Я все напряглась, собираясь с силами. Может, Маделин и была права: не в извращенной теории насчет мести Кэму, но в полном отсутствии настоящей причины так поступить. Было очень трудно найти правильные слова, чтобы произнести то, что я никогда не собиралась придавать огласке. Пока я мешкалась, Маделин пришла в себя. Она уставилась на меня своим жутким, немигающим кукольным взглядом, как если бы думала, что если будет смотреть на меня достаточно упорно, то сможет вскрыть все потаенные секреты моей души.

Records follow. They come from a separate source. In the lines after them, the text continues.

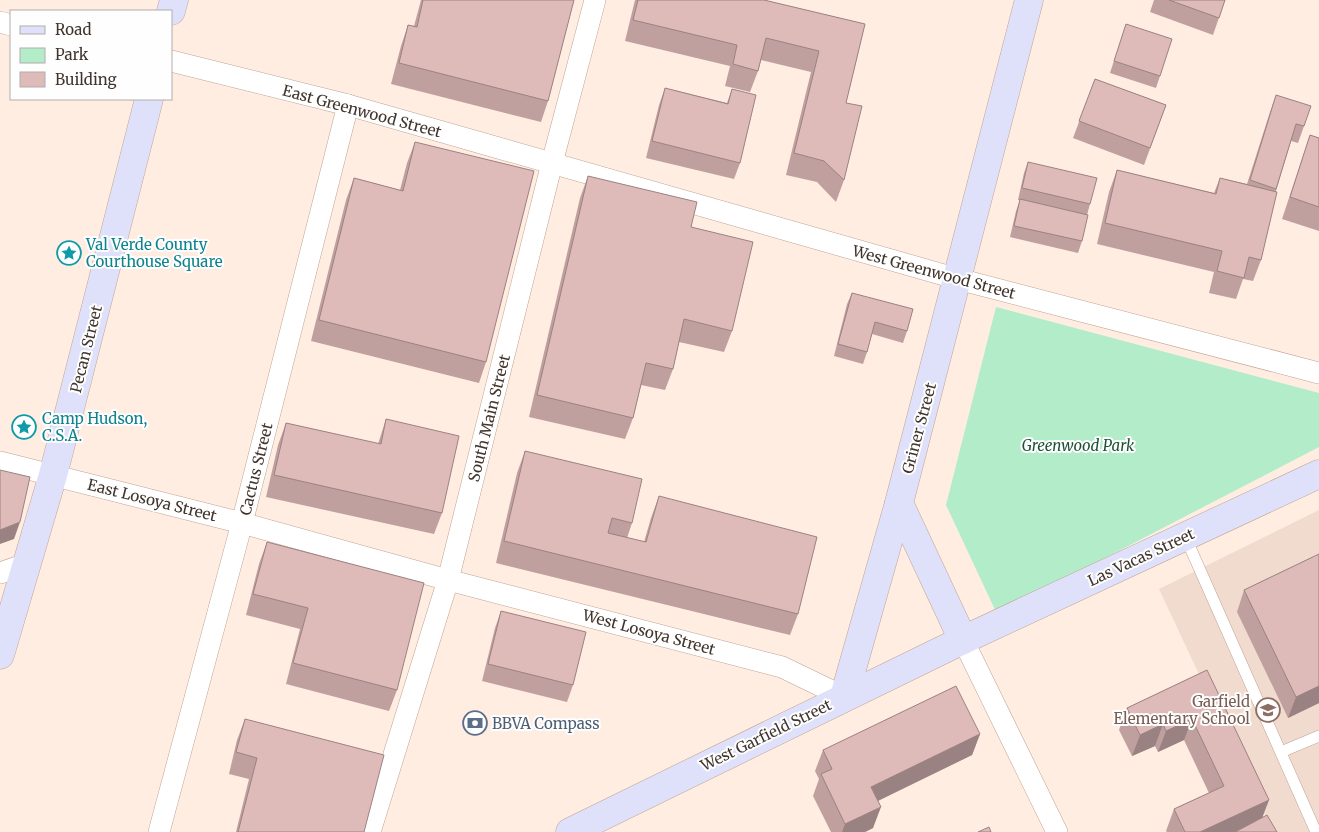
<svg xmlns="http://www.w3.org/2000/svg" width="1319" height="832" font-family="Merriweather,serif">
<rect width="100%" height="100%" fill="#ffede2"/>
<polygon fill="#f1dbce" points="1319,510 1319,832 1273,832 1159,589"/>
<polygon fill="#b3ecc9" points="996,307 1319,393 1319,447 997,614 946,505"/>
<g fill="none" stroke-linecap="round" stroke-linejoin="round">
<g stroke="#c1a493" stroke-width="12">
<g id="lane">
<polyline points="1185,536 1316,832"/>
<polyline points="1281,752 1319,736"/>
</g>
</g>
<g stroke="#c1a493" stroke-width="22">
<g id="street">
<polyline points="0,22 11,25"/>
<polyline points="171,61 348,105 958,279 1319,373"/>
<polyline points="0,462 242,523 448,580 782,667 844,697"/>
<polyline points="0,573 29,563"/>
<polyline points="963,640 1057,832"/>
<polyline points="159,832 242,523 348,105"/>
<polyline points="370,832 448,580 552,163 595,0"/>
</g>
</g>
<g stroke="#c1a493" stroke-width="29">
<g id="secondary">
<polyline points="171,11 174,0"/>
<polyline points="963,640 899,503 1029,0"/>
<polyline points="0,655 53,475 149,99"/>
<polyline points="844,697 899,503"/>
<polyline points="570,832 963,640 1319,474"/>
</g>
</g>
<use href="#lane" stroke="#fff" stroke-width="11"/>
<use href="#street" stroke="#fff" stroke-width="21"/>
<use href="#secondary" stroke="#dfe0fa" stroke-width="28"/>
</g>
<g fill="#bfa09f">
<polygon points="421,0 574,0 548,101 541,122 391,84 401,46 408,25 414,26"/>
<polygon points="635,0 764,0 865,24 846,103 844,180 836,202 817,182 786,175 811,72 761,60 758,71 750,92 725,86 730,66 625,41"/>
<polygon points="1154,0 1225,0 1213,35 1150,12"/>
<polygon points="1126,24 1160,76 1156,88 1110,73"/>
<polygon points="1095,79 1166,105 1144,165 1073,138"/>
<polygon points="665,88 727,103 732,89 740,163 734,179 646,158 659,105"/>
<polygon points="1276,95 1304,126 1298,143 1291,141 1276,191 1261,260 1253,281 1243,279 1236,299 1209,293 1214,272 1097,244 1109,192 1117,170 1214,193 1220,178 1247,184 1270,112"/>
<polygon points="1310,135 1319,138 1319,231 1282,219"/>
<polygon points="415,142 486,362 479,383 311,341 346,200 354,178 400,190 407,163"/>
<polygon points="1028,162 1090,204 1087,215 1082,241 1078,253 1010,237 1016,211 1020,200 1018,200 1024,173"/>
<polygon points="588,176 691,227 732,331 724,352 679,342 673,369 665,390 641,385 633,418 625,439 529,417 580,198"/>
<polygon points="852,293 907,331 903,343 872,334 867,352 863,364 834,356 847,304"/>
<polygon points="386,419 442,513 434,534 266,497 278,445 286,423 378,444"/>
<polygon points="525,451 632,523 627,538 644,542 651,518 659,496 798,614 790,635 496,563 517,473"/>
<polygon points="267,542 397,690 389,711 286,684 300,629 246,615 259,564"/>
<polygon points="1319,554 1319,703 1288,718 1237,612 1244,590"/>
<polygon points="501,611 573,685 567,702 482,681 495,628"/>
<polygon points="1207,670 1263,817 1277,832 1167,832 1166,831 1174,809 1209,793 1184,740 1158,752 1155,746 1132,756 1119,730 1127,708"/>
<polygon points="245,719 364,832 236,832 249,779 229,774 237,740"/>
<polygon points="980,734 972,755 878,801 873,828 865,832 831,832 813,796 819,779 815,771 823,750"/>
</g>
<g fill="#9b8282">
<polygon points="20,522 14,539 0,544 0,530"/>
<polygon points="1319,686 1319,703 1288,718 1296,697"/>
<polygon points="1192,719 1184,740 1158,752 1166,731"/>
<polygon points="1163,724 1155,746 1132,756 1140,735"/>
<polygon points="980,734 972,755 863,808 871,787"/>
<polygon points="1269,800 1261,821 1238,832 1200,832"/>
<polygon points="881,807 873,828 865,832 842,832 845,824"/>
</g>
<g fill="#debab9" stroke="#9b8282">
<polygon points="423,0 574,0 548,101 399,63 408,25 417,27"/>
<polygon points="638,0 764,0 865,24 846,103 862,106 844,180 824,161 794,153 819,51 766,38 758,71 733,64 737,45 633,20"/>
<polygon points="1169,0 1225,0 1219,18"/>
<polygon points="1126,24 1172,39 1160,76 1114,61"/>
<polygon points="1095,79 1166,105 1150,148 1079,121"/>
<polygon points="665,88 728,104 732,89 756,95 740,163 652,141"/>
<polygon points="1276,95 1311,106 1304,126 1296,124 1276,189 1250,180"/>
<polygon points="1310,135 1319,138 1319,207 1290,197"/>
<polygon points="415,142 534,171 486,362 319,320 354,178 403,191"/>
<polygon points="1028,162 1097,178 1090,204 1022,188"/>
<polygon points="1117,170 1216,194 1220,178 1277,192 1261,260 1249,257 1244,278 1217,271 1222,251 1105,223"/>
<polygon points="588,176 697,202 691,227 753,242 732,331 684,319 673,369 646,363 633,418 537,395"/>
<polygon points="1020,199 1088,215 1082,241 1014,226"/>
<polygon points="852,293 913,309 907,331 875,322 867,352 838,344"/>
<polygon points="386,419 459,436 442,513 274,475 286,423 381,444"/>
<polygon points="525,451 642,479 632,523 612,518 608,533 646,542 659,496 817,537 798,614 504,541"/>
<polygon points="0,470 30,477 20,522 0,530"/>
<polygon points="267,542 424,583 397,690 293,663 308,608 253,594"/>
<polygon points="1319,554 1319,686 1296,697 1244,590"/>
<polygon points="501,611 586,632 573,685 488,664"/>
<polygon points="1207,670 1269,800 1200,832 1185,832 1174,809 1224,786 1192,719 1166,731 1163,724 1140,735 1127,708"/>
<polygon points="956,686 980,734 871,787 881,807 845,824 821,774 832,769 823,750"/>
<polygon points="245,719 384,755 364,832 238,832 257,758 236,752"/>
<polygon points="1267,815 1277,832 1235,832"/>
<polygon points="989,827 991,832 978,832"/>
</g>
<defs>
<g id="sight-ring" transform="scale(1.25)"><circle r="9.5" fill="#fefefe" stroke="#0f9aa8" stroke-width="1.5"/><path d="M0-6L1.8-2.2L6-1.7L2.9 1.2L3.7 5.4L0 3.3L-3.7 5.4L-2.9 1.2L-6-1.7L-1.8-2.2Z" fill="#0f9aa8"/></g>
<g id="school-ring" transform="scale(1.25)"><circle r="9.5" fill="#fefefe" stroke="#8d6e63" stroke-width="1.5"/><path d="M0-5L7-2L0 1L-7-2ZM-4 1L0 2.5L4 1V4Q0 6-4 4Z" fill="#8d6e63"/></g>
<g id="bank-ring" transform="scale(1.25)"><circle r="9.5" fill="#fefefe" stroke="#5c6f8a" stroke-width="1.5"/><path d="M-6-4H6V4H-6ZM0-2.3a2.3 2.3 0 1 0 0 4.6a2.3 2.3 0 1 0 0-4.6Z" fill="#5c6f8a"/></g>
</defs>
<g fill-rule="evenodd">
<use href="#sight-ring" x="69" y="253"/>
<use href="#sight-ring" x="24" y="427"/>
<use href="#school-ring" x="1268" y="710"/>
<use href="#bank-ring" x="475" y="723"/>
</g>
<g text-anchor="middle" dominant-baseline="central" stroke-width="4" stroke-linejoin="round" paint-order="stroke">
<g font-size="15" fill="#40342d" stroke="#fefefe">
<text transform="translate(362 111) rotate(15)">East Greenwood Street</text>
<text transform="translate(934 272) rotate(15)">West Greenwood Street</text>
<text transform="translate(86 349) rotate(-76)">Pecan Street</text>
<text transform="translate(489 418) rotate(-76)">South Main Street</text>
<text transform="translate(919 428) rotate(-75)">Griner Street</text>
<text transform="translate(256 469) rotate(-76)">Cactus Street</text>
<text transform="translate(152 500) rotate(14)">East Losoya Street</text>
<text transform="translate(1141 557) rotate(-25)">Las Vacas Street</text>
<text transform="translate(649 632) rotate(15)">West Losoya Street</text>
<text transform="translate(766 735) rotate(-26)">West Garfield Street</text>
</g>
<g font-size="15" fill="#0d838f" stroke="#fefefe" text-anchor="start">
<text x="86" y="244">Val Verde County<tspan x="86" dy="17">Courthouse Square</tspan></text>
<text x="42" y="418">Camp Hudson,<tspan x="42" dy="17">C.S.A.</tspan></text>
</g>
<g font-size="15" font-style="italic" fill="#1e5035" stroke="#fefefe">
<text x="1078" y="445">Greenwood Park</text>
</g>
<g font-size="15" fill="#785e54" stroke="#fefefe" text-anchor="end">
<text x="1250" y="701">Garfield<tspan x="1250" dy="17">Elementary School</tspan></text>
</g>
<g font-size="15" fill="#4e5e75" stroke="#fefefe" text-anchor="start">
<text x="492" y="723">BBVA Compass</text>
</g>
</g>
<rect x="10" y="10" width="162" height="90" fill="#fefefe" stroke="#b2adaa"/>
<rect x="20" y="26" width="25" height="8" fill="#dfe0fa" stroke="#b2adaa"/>
<text x="55" y="35" font-size="15" fill="#40342d">Road</text>
<rect x="20" y="48" width="25" height="15" fill="#b3ecc9" stroke="#b2adaa"/>
<text x="55" y="60" font-size="15" fill="#40342d">Park</text>
<rect x="20" y="72" width="25" height="15" fill="#debab9" stroke="#b2adaa"/>
<text x="55" y="85" font-size="15" fill="#40342d">Building</text>
</svg>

— Но у Кэма не было семьи, от которой можно отказаться, и думаю, это так же сыграло свою роль. Я не могла его просить отказаться от всего ради нас, притом, что он сам так мало имел от рождения. Он бы пожертвовал всем — и именно поэтому я не могла ему этого позволить. Кэм — лучший человек из всех, что я встречала в своей жизни. Он заслуживает исполнения всех своих желаний, и... — следующие слова давались с трудом, и я запнулась. — И, возможно, я думала, что тоже этого заслуживаю. Ну, или хотя бы заслуживаю возможности попытаться стать кем-то, кем никогда не была.
Было в порядке вещей то, что Маделин не произнесла ни слова в завершение нашей беседы. Я не могла этого выносить: не тогда, когда мое самоосуждение пожирало меня.
— Считаешь, что я — эгоистичный монстр? — ирония, с которой я задала вопрос, указывала на то, что королева нарциссизма все еще во мне жила.
Лицо Маделин на мгновенье выразило замешательство, прежде чем одарить меня каплей сочувствия.
— Если честно, то ты могла бы рассказывать о том, как принимала участие в серии банковских ограблений, и мне было бы все равно. Я не собираюсь препарировать твое прошлое с морально-этическим скальпелем в руках. Мне просто нужно понять факты. Все остальное — просто информация.